Prime Minister John Howard, however, said the government has been "even-handed" over the rollout, which will see more exchanges enabled for ADSL2+ high speed broadband as well as over 1,300 WiMax base stations installed across the country.
"It is a matter of electoral reality that the great majority of seats in rural and regional Australia are held by the coalition. That is just a matter of electoral arithmetic. If it were a policy that we were applying overwhelmingly to the inner metropolitan area, then the great majority of the beneficiaries would be Labor seats. I cannot help it that at present the great majority of seats in rural and regional Australia are held by Liberal and National Party members," Howard told parliament.

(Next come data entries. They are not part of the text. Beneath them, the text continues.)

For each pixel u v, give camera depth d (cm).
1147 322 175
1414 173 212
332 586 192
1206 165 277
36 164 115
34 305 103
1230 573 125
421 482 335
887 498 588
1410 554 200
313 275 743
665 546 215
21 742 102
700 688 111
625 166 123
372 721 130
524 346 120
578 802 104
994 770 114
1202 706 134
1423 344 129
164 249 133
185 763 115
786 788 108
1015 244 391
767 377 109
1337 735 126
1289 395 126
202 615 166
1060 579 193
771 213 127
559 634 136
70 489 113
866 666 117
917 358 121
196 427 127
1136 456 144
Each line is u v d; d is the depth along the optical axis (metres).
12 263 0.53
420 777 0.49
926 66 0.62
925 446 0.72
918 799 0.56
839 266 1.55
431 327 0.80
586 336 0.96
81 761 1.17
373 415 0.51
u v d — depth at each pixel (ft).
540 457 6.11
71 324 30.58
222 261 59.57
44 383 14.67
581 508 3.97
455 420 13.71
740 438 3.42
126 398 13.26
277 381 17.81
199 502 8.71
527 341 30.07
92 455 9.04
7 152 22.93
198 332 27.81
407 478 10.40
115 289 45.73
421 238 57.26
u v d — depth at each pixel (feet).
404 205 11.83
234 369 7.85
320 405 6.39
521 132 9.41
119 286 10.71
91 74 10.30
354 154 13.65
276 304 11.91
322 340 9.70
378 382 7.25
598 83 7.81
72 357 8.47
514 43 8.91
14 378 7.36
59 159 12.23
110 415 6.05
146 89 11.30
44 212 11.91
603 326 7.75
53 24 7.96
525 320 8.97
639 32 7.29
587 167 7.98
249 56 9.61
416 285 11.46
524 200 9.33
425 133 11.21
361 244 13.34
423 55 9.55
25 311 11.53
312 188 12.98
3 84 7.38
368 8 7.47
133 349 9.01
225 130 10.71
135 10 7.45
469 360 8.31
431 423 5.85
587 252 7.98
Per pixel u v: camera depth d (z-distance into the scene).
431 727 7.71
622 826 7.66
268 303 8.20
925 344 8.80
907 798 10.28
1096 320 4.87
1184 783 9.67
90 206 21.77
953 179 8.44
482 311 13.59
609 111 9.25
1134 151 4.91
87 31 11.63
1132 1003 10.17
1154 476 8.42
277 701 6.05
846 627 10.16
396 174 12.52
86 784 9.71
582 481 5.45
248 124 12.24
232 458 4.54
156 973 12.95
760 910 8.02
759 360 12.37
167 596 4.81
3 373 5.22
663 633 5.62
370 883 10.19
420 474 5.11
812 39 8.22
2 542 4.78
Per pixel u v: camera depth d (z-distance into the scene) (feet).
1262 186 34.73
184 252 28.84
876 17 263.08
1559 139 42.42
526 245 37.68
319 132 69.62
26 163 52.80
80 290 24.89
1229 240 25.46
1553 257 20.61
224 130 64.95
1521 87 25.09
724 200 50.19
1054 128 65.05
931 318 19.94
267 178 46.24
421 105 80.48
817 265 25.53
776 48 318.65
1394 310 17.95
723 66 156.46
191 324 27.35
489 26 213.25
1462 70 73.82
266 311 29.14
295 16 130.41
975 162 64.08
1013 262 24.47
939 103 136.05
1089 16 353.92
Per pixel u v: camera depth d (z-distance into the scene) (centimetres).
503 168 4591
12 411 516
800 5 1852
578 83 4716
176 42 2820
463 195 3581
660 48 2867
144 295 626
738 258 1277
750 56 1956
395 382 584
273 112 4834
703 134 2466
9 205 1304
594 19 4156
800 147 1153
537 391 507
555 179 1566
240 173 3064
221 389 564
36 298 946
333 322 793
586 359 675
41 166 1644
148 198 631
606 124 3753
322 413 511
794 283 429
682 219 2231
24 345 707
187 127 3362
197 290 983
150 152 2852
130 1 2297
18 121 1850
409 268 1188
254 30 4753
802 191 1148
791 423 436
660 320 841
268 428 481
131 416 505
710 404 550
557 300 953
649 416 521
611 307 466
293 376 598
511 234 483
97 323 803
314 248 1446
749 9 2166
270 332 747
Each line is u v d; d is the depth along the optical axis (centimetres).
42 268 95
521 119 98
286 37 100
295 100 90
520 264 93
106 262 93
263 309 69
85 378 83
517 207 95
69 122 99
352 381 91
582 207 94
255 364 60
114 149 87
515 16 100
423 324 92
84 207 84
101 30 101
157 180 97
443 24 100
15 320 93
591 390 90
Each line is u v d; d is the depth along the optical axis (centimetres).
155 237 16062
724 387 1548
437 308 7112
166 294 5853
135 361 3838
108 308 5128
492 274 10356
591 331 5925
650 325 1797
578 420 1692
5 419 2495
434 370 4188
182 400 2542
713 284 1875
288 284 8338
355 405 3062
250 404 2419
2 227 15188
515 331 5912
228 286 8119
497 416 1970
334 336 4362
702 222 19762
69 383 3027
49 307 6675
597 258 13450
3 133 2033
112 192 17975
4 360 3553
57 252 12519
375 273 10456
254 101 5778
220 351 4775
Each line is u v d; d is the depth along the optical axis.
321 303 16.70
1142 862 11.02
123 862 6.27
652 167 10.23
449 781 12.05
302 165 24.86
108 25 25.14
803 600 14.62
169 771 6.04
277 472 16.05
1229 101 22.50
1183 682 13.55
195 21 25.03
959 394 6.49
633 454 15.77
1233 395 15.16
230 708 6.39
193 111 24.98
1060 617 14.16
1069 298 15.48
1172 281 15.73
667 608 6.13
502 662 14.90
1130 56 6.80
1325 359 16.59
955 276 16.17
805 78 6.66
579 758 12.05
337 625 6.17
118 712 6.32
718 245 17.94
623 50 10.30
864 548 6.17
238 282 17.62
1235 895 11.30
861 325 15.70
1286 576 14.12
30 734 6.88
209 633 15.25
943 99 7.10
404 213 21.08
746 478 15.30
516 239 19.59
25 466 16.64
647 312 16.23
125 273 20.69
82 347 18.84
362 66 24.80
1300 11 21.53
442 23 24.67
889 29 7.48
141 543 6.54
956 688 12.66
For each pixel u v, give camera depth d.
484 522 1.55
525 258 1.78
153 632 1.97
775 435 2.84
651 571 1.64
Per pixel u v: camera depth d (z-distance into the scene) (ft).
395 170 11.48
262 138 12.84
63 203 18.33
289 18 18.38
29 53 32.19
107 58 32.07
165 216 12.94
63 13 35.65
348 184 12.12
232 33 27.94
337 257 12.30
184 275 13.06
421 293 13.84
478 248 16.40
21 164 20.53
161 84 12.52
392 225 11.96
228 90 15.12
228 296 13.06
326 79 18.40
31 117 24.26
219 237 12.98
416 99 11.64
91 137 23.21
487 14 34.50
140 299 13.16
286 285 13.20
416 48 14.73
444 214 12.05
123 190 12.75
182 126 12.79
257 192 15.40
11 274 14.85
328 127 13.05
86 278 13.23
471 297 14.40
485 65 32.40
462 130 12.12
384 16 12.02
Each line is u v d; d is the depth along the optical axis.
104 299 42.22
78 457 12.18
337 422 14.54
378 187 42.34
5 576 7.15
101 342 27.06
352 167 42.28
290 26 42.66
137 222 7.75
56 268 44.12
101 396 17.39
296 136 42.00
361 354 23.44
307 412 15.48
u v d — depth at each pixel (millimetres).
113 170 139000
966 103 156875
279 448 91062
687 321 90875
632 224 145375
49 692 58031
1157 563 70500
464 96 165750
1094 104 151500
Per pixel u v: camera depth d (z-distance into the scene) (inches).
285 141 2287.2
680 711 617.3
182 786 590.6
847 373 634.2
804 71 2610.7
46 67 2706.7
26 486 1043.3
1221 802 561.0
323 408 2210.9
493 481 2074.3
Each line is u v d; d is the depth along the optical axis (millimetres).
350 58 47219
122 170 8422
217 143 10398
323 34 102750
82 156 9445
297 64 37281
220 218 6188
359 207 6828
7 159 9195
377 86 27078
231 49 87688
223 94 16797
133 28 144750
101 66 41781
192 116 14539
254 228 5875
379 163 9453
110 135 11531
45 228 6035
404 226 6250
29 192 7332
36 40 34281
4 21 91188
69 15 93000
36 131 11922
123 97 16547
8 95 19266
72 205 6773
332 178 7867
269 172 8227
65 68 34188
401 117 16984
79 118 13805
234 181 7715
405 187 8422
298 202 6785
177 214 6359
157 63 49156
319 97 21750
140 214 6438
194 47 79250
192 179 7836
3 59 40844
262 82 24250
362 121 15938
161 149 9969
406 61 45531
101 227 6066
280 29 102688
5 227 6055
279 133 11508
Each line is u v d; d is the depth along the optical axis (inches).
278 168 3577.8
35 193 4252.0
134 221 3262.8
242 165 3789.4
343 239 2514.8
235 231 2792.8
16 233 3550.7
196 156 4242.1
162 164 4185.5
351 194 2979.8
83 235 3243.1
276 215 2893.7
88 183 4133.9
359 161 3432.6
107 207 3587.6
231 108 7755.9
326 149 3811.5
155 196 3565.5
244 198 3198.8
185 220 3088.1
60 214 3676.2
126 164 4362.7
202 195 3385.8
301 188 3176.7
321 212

Federal treasurer Peter Costello told ABC this morning that the issue was irrelevant, saying: "It just doesn't matter. It's a nice diversion tactic to say after you are delivering broadband to 150 electorates, and there are 150 in Australia, somehow you did maps that showed that somebody was getting an advantage. But when you look at the program nobody gets an advantage because everyone gets broadband. So it doesn't matter if you've got maps of 10 or 40 or 100, everyone gets it."
The government announced its controversial Broadband Connect plan yesterday, claiming its proposal for a next-generation network will take broadband coverage to 99 percent of the population by 2009.
A joint venture set up by Optus and Elders, named OPEL, will run the network as a structurally separated whole business, providing access both to its parent companies and rival telcos. Retail customers will pay between AU$35 and AU$60 per month for access depending on their speed requirements, the government said. OPEL has promised to invest its own funds of AU$917 million as well as the almost AU$1 billion in government money to construct the next-generations network.